- **Task to complete**
Everything in the data below except the pictures must be repeated word for word.

- **Supplied material**
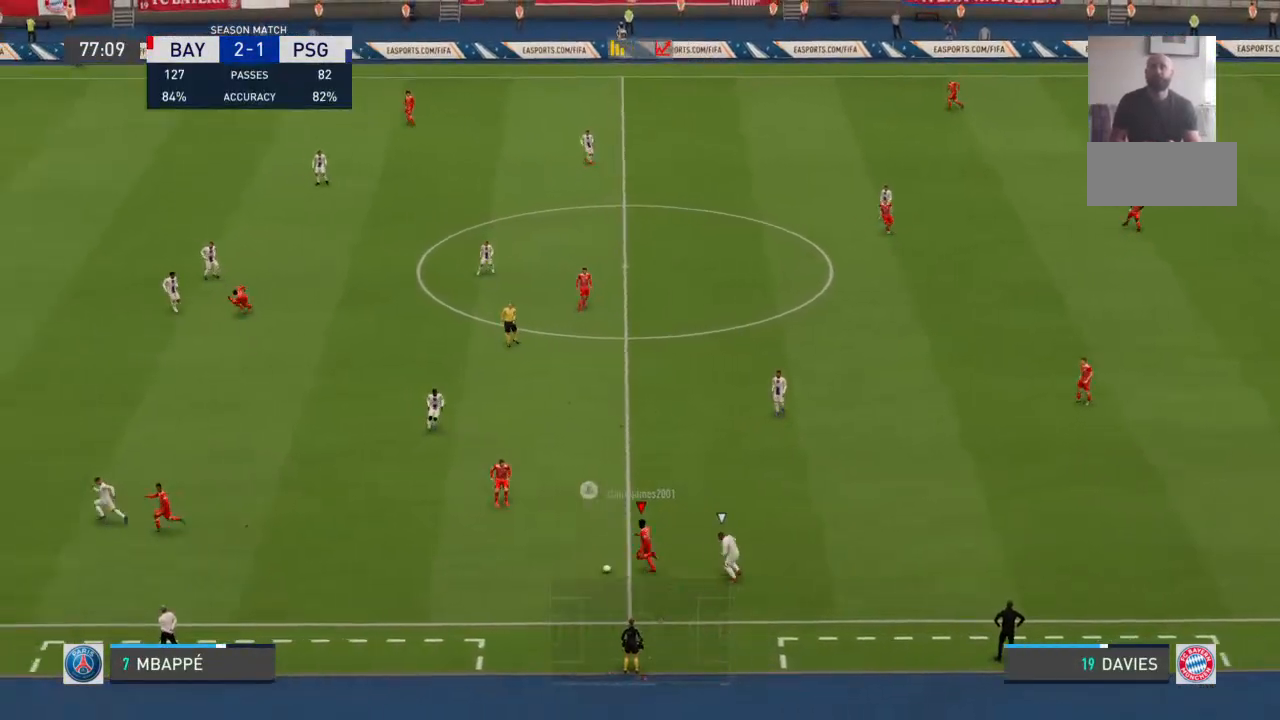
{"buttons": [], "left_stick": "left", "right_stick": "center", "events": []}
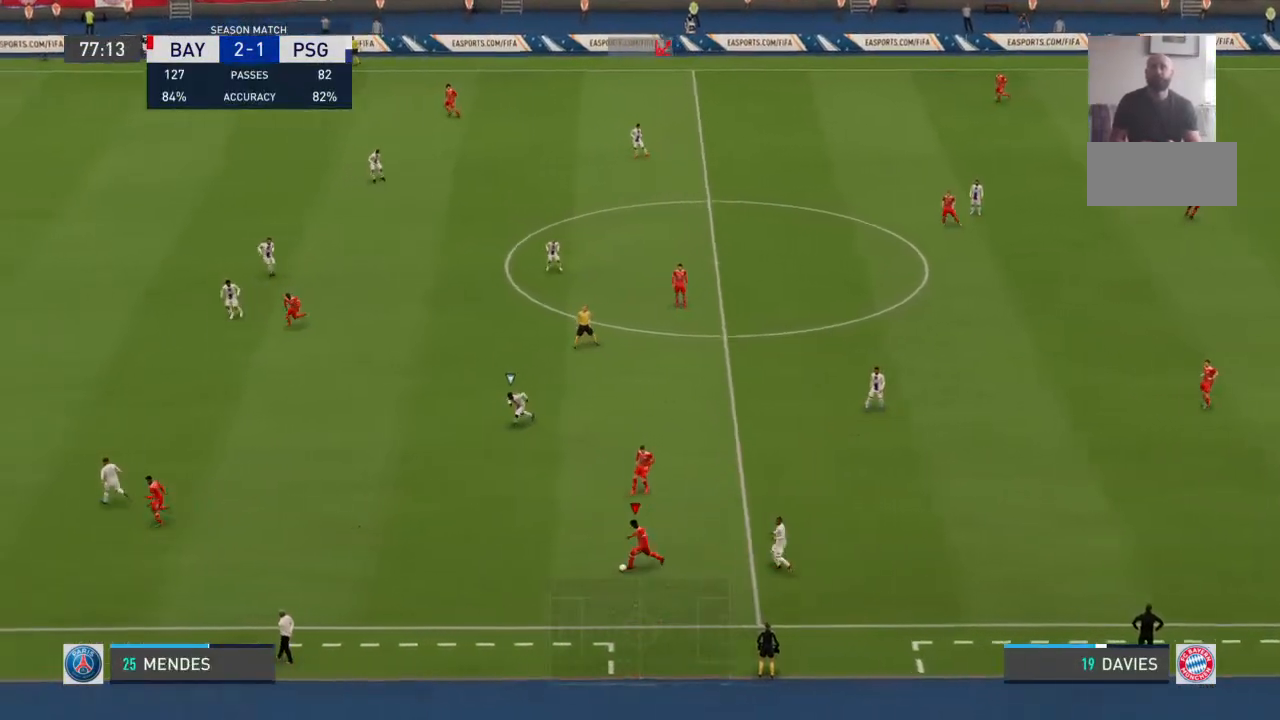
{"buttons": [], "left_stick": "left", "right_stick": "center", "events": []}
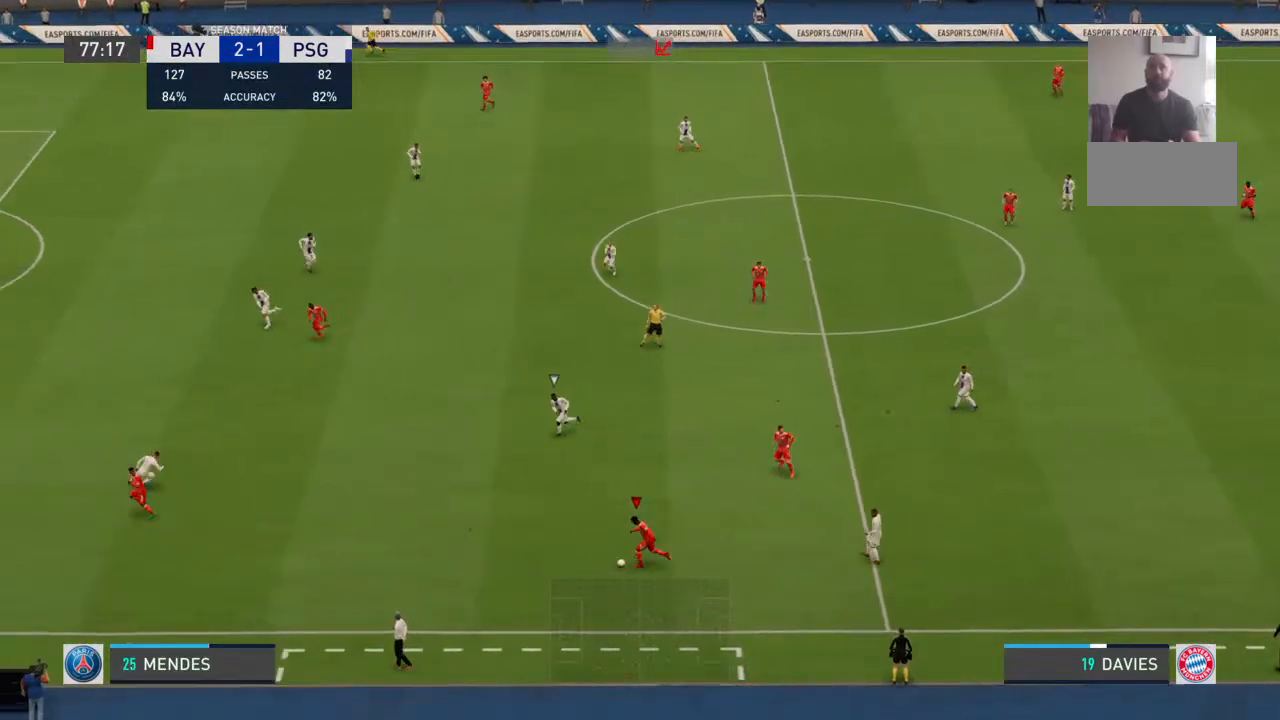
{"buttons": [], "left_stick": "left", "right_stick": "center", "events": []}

- **Result for this exercise**
{"buttons": [], "left_stick": "left", "right_stick": "center", "events": []}
{"buttons": [], "left_stick": "left", "right_stick": "center", "events": []}
{"buttons": [], "left_stick": "left", "right_stick": "center", "events": []}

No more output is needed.